Der Senat hat die Verfahren XI R 93/98 und XI R 94/98 mit Beschluss vom 12. April 2000 zur gemeinsamen Verhandlung und Entscheidung verbunden (§ 121 Satz 1, § 73 Abs. 1 FGO).

II. 1. Die Revisionen sind zulässig.

P ist zur Einlegung der Revisionen gegen die Gerichtsbescheide des FG ermächtigt. Nach dem Inhalt der in den Klageverfahren vorgelegten Vollmachten erstrecken sich diese auf die Vertretung der Kläger vor allen Gerichten, also auch vor dem BFH.

2. Die Revisionen sind auch begründet. Sie führen zur Aufhebung der angefochtenen Entscheidungen und zur Zurückverweisung der Sachen an das FG zur anderweitigen Verhandlung und Entscheidung (§ 126 Abs. 3 Nr. 2 FGO). Das FG hat die Klagen zu Unrecht als unzulässig abgewiesen. Die vorgelegten Vollmachtsurkunden genügten den Anforderungen an einen ordnungsgemäßen Nachweis der Bevollmächtigung.

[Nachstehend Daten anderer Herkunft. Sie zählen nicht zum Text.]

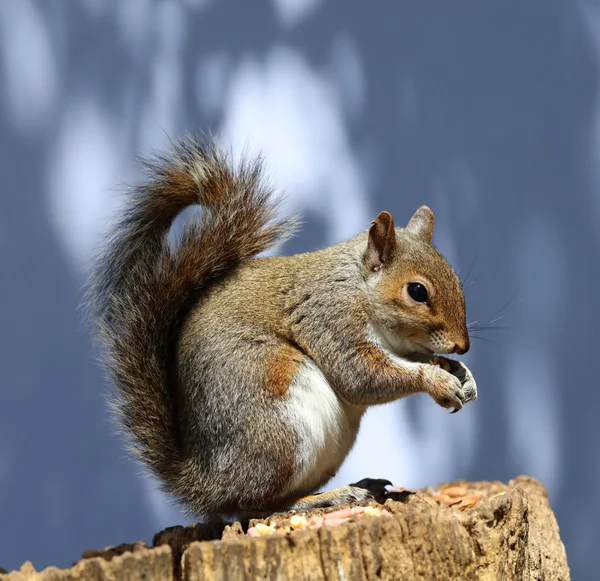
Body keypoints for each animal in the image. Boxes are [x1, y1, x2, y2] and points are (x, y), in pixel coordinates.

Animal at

a) Nach § 62 Abs. 1 Satz 1 FGO können sich die Beteiligten vor Gericht durch Bevollmächtigte vertreten lassen. Die Bevollmächtigung ist durch eine schriftliche Vollmacht nachzuweisen (§ 62 Abs. 3 Satz 1 FGO), aus der hervorgeht, wer bevollmächtigt hat, wer bevollmächtigt ist und wozu bevollmächtigt wurde (vgl. Urteil des BFH in BFHE 164, 210, BStBl II 1991, 726).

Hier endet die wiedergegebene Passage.